A series of mono‐ and di‐Schiff bases formed between benzil dihydrazone {BDH; systematic name: (1 Z )‐[(2 E )‐2‐hydrazinylidene‐1,2‐diphenylethylidene]hydrazine} and three isomeric chlorobenzaldehydes were designed and synthesized to be used as model compounds to help to explain the reaction mechanisms for the formation of Schiff bases.
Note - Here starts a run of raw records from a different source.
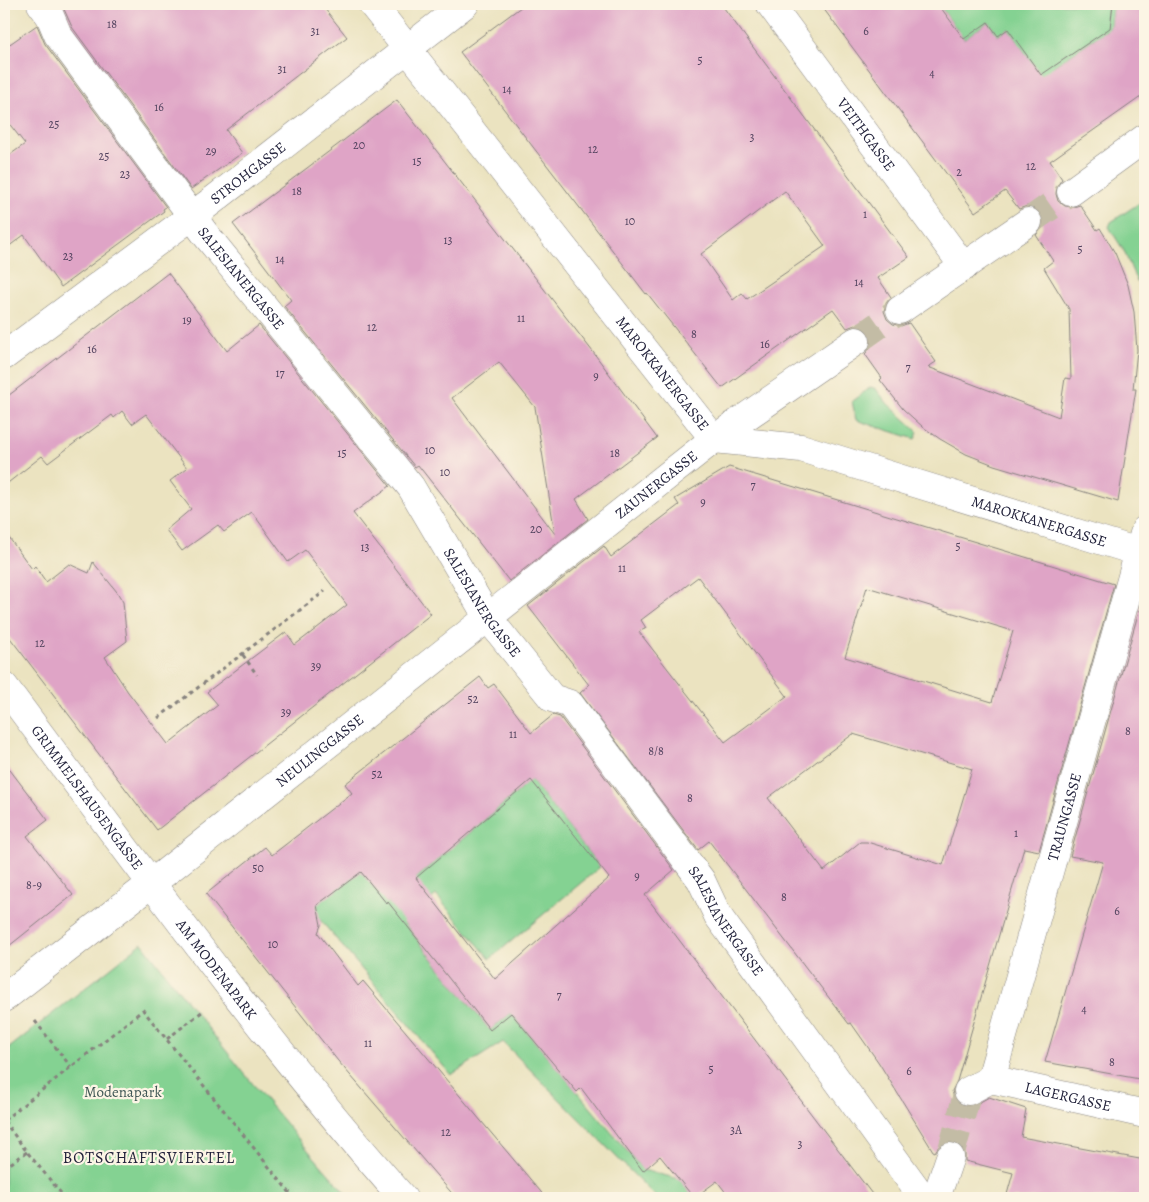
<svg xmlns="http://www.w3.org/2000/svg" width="1149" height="1202" font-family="Alegreya,serif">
<rect width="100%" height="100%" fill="#fcf5e5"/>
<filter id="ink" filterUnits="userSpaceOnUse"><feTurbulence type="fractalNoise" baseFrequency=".02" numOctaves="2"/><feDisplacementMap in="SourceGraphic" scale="10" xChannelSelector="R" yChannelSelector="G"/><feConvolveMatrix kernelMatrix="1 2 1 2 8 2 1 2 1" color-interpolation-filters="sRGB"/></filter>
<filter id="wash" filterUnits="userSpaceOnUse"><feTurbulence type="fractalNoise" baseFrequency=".0096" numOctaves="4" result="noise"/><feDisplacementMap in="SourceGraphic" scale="20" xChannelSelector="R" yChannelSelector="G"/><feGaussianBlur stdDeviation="1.12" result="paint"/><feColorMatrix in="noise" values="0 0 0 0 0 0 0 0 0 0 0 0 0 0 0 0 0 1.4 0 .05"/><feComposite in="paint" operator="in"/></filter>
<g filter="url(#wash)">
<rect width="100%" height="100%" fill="#ebe3c0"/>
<path fill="#84d292" stroke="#537a66" d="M938,4H1113L1110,28L1054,66L1058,73L994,136L1030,60L1008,29L998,36L988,22L964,39Z
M1145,201V284L1144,285L1137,282L1124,251L1109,227L1111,222L1141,202Z
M871,387L876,389L887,403L918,432L915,439L856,420L852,401Z
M508,751L600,867L490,959L436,895L403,922L490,1030L511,1013L643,1170L679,1179L694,1198H657L503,1042L451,1075L311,909L355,864L387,903L521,789Z
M142,943C209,1030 277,1117 350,1198H4V1052Z"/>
<g id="blocks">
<path fill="#dfa4c6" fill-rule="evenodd" d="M67,4H321L347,37L226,130L242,153L191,189L72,27L63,7Z
M525,4H721L909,257L878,278L891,297L886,303L884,311L887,319L893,324L901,326L909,323L936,362L928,367L1059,417L1065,378L1071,379L1069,309L1044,268L1053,261L1036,235L1042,228L1043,220L1041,214L1035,208L1027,206L1019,209L1005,191L975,212L820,4H938L964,39L988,22L998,36L1008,29L1041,75L1110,28L1113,4H1145V94L1050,161L1062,179L1057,186L1056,194L1058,201L1065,206L1073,207L1080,205L1097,230L1100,228L1115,253L1128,285L1134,312L1137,350L1133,389H1136L1118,502L994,465L966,454L940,439L923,427L903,409L880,380L882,378L865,354L870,348L872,340L869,332L863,327L855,325L847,328L833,309L722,388L647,293L646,294L460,52ZM785,191L825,246L747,299L742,293L733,300L701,254Z
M37,25L45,44L166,207L163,209L164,211L61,287L24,235L4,250V159L25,144L4,117V48Z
M397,100L593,352L657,438L576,499L588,519L509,581L418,465L415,467L284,306L291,300L233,224ZM499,362L535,407L555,534L452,398Z
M168,273L227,351L259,325L390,486L353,513L431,614L157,830L4,630V531L32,569L35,566L46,582L69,564L89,573L93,562L117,592L123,602L127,641L105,657L128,692L168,744L218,705L207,692L286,632L295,645L347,605L305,550L288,562L252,512L224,532L218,525L182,551L166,530L191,509L170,481L187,468L146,414L132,424L122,411L114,418L112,415L48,463L42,456L4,486V399Z
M729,467L1114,584L1039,851L1024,848L957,1081L952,1091L954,1098L959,1104L967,1107L975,1105L989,1097L1026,1109L1021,1137L1145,1160V1198H1006L1013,1173L965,1161V1154L962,1147L955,1142H947L939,1146L935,1152L933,1151L879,1063L851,1023L849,1024L709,841L698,850L580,693L589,685L528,606L604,546L611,557L679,505L675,499ZM698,577L787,696L725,742L639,632L646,628L641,620ZM867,587L1013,631L992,702L845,657ZM853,734L972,769L943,865L867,842H860L824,871L768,798Z
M1144,593L1145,594V1080L1045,1062L1103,862L1070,856Z
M480,677L488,688L494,684L531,733L553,715L560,717L674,870L645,895L875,1198H730L717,1181L694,1198L660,1156L643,1171L581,1088L577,1092L511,1013L490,1030L388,902L387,904L361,872L317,905L321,925L318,933L358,986L363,981L546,1198H456L338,1061L206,894L265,847L272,855L352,793L345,784ZM531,780L609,878L495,979L416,878Z
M4,762L48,820L27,836L73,895L4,950Z"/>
</g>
</g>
<g filter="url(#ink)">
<use href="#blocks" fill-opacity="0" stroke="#86827e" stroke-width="1"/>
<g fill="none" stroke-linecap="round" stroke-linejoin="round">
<path stroke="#c3bca5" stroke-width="28" stroke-dasharray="28 14" stroke-linecap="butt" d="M1028,222L1071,192
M856,341L900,310
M950,1157L968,1091"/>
<defs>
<g id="minor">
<path id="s1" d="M41,4L50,16L58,35L206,235L411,487L488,618L552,698L570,704L701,880L718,916L923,1198"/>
<path id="s2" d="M372,4L714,439L801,448L1145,554"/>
<path id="s3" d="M770,4L964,267"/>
<path d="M1071,192L1145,138"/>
<path d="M900,310L1028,222"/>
<path id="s4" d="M4,356L212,201L465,4"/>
<path id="s5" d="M4,686C134,859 260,1036 403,1198"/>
<path id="s6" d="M4,998L152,883L714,439L856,341"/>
<path id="s7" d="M991,1079L1145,1114"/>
<path id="s8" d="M968,1091L991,1079L1145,530"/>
<path d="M936,1198L950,1157"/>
</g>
</defs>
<use href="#minor" stroke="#86827e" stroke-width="29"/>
<path stroke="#86827e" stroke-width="3" stroke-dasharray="4 4" stroke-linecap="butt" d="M243,655L257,675
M158,718L325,591
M35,1021L71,1067
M167,1039L203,1011
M4,1120L143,1010L294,1198
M4,1121L27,1152L65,1198
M4,1168L27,1152"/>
<use href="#minor" stroke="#fff" stroke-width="28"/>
</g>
</g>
<g text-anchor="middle" stroke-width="4.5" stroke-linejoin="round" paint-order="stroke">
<g font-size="12" fill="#51425e">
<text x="112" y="28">18</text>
<text x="315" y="35">31</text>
<text x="866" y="35">6</text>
<text x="700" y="64">5</text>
<text x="282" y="73">31</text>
<text x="932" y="77">4</text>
<text x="507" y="93">14</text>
<text x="159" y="111">16</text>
<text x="54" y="128">25</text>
<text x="752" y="141">3</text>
<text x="359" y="149">20</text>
<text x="593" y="153">12</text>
<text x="211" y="155">29</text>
<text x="104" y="160">25</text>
<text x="417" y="165">15</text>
<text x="1031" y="170">12</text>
<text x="959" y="176">2</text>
<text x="125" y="178">23</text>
<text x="297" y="195">18</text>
<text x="865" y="218">1</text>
<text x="630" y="225">10</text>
<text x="448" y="244">13</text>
<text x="1080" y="253">5</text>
<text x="68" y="260">23</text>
<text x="280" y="263">14</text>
<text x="859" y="286">14</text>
<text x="521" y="322">11</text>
<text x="187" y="324">19</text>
<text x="372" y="331">12</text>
<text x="694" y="338">8</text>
<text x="765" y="348">16</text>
<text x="92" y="353">16</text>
<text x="908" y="371">7</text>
<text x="280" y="377">17</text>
<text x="596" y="380">9</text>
<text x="430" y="454">10</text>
<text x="342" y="457">15</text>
<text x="615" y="457">18</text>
<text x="445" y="476">10</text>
<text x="753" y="489">7</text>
<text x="703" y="506">9</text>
<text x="536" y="533">20</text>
<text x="958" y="550">5</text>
<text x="365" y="551">13</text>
<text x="622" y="572">11</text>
<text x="40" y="647">12</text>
<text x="316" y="670">39</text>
<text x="473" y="703">52</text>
<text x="286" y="716">39</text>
<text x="1128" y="735">8</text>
<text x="513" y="738">11</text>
<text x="656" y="755">8/8</text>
<text x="377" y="778">52</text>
<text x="690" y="802">8</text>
<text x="1016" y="837">1</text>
<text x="258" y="872">50</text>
<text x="637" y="880">9</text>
<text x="34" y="889">8-9</text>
<text x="784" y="901">8</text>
<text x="1117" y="915">6</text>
<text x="273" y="948">10</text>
<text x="559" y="999">7</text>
<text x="1084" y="1013">4</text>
<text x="368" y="1047">11</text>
<text x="1112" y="1066">8</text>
<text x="711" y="1073">5</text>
<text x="909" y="1075">6</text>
<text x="736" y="1134">3A</text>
<text x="446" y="1136">12</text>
<text x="800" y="1148">3</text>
</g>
<g font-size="15" fill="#22223b" stroke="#fcf5e5">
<text dy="5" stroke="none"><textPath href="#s3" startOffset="162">VEITHGASSE</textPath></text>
<text dy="5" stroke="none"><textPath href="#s4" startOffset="305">STROHGASSE</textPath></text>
<text dy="5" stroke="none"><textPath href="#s1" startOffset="340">SALESIANERGASSE</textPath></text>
<text dy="5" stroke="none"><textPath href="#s2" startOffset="470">MAROKKANERGASSE</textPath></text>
<text dy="5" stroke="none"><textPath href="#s6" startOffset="830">ZAUNERGASSE</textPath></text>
<text dy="5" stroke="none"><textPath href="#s2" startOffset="890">MAROKKANERGASSE</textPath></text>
<text dy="5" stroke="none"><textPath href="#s1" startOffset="745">SALESIANERGASSE</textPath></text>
<text dy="5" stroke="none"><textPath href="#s6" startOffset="401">NEULINGGASSE</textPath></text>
<text dy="5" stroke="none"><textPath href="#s5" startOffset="139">GRIMMELSHAUSENGASSE</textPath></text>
<text dy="5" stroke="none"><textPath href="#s8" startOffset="298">TRAUNGASSE</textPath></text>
<text dy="5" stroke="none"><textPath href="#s1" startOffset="1150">SALESIANERGASSE</textPath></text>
<text dy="5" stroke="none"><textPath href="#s5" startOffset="354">AM MODENAPARK</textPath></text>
<text dy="5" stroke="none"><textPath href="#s7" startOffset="79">LAGERGASSE</textPath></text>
</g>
<g font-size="15" fill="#3f5755" stroke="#fcf5e5">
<text x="123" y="1097">Modenapark</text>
</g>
<g font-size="16" letter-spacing="1" fill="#22223b" stroke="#fcf5e5">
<text x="149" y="1163">BOTSCHAFTSVIERTEL</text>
</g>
</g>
<rect width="1149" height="1202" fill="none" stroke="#fcf5e5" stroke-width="20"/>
</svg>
These compounds are 1‐(2‐chlorobenzylidene)‐2‐{2‐[2‐(2‐chlorobenzylidene)hydrazin‐1‐ylidene]‐1,2‐diphenylethylidene}hydrazine (BDHOCB), and the 3‐chloro (BDHMCB) and 4‐chloro (BDHPCB) analogues, all having the formula C 28 H 20 Cl 2 N 4 . Surprisingly, only di‐Schiff bases were obtained; our attempts to push the reaction in favour of the mono‐Schiff bases all failed. Density functional theory (DFT) calculations were performed to explain the trend in the experimental results. In the case of the systems studied, the type of Schiff base produced exhibits a clear dependence on the HOMO–LUMO energy gaps (Δ E HOMO–LUMO ), i.e. the product is mainly governed by its stability. The compounds were characterized by single‐crystal X‐ray diffractometry, elemental analysis, melting point, 1 H NMR and 13 C NMR spectroscopy. The structural features of the three new Schiff bases are similar. For instance, they have the same chemical formula, all the molecules have a symmetrical double helix structure, with each Ph—C=N—N=C—Ph arm exhibiting an anti conformation, and their supramolecular interactions include intermolecular π–π and weak C—H...π stacking interactions. The crystal systems are different, however, viz. triclinic (space group P ) for BDHPCB, monoclinic (space group P 2 1 / n ) for BDHOCB and orthorhombic (space group Pnna ) for BDHMCB.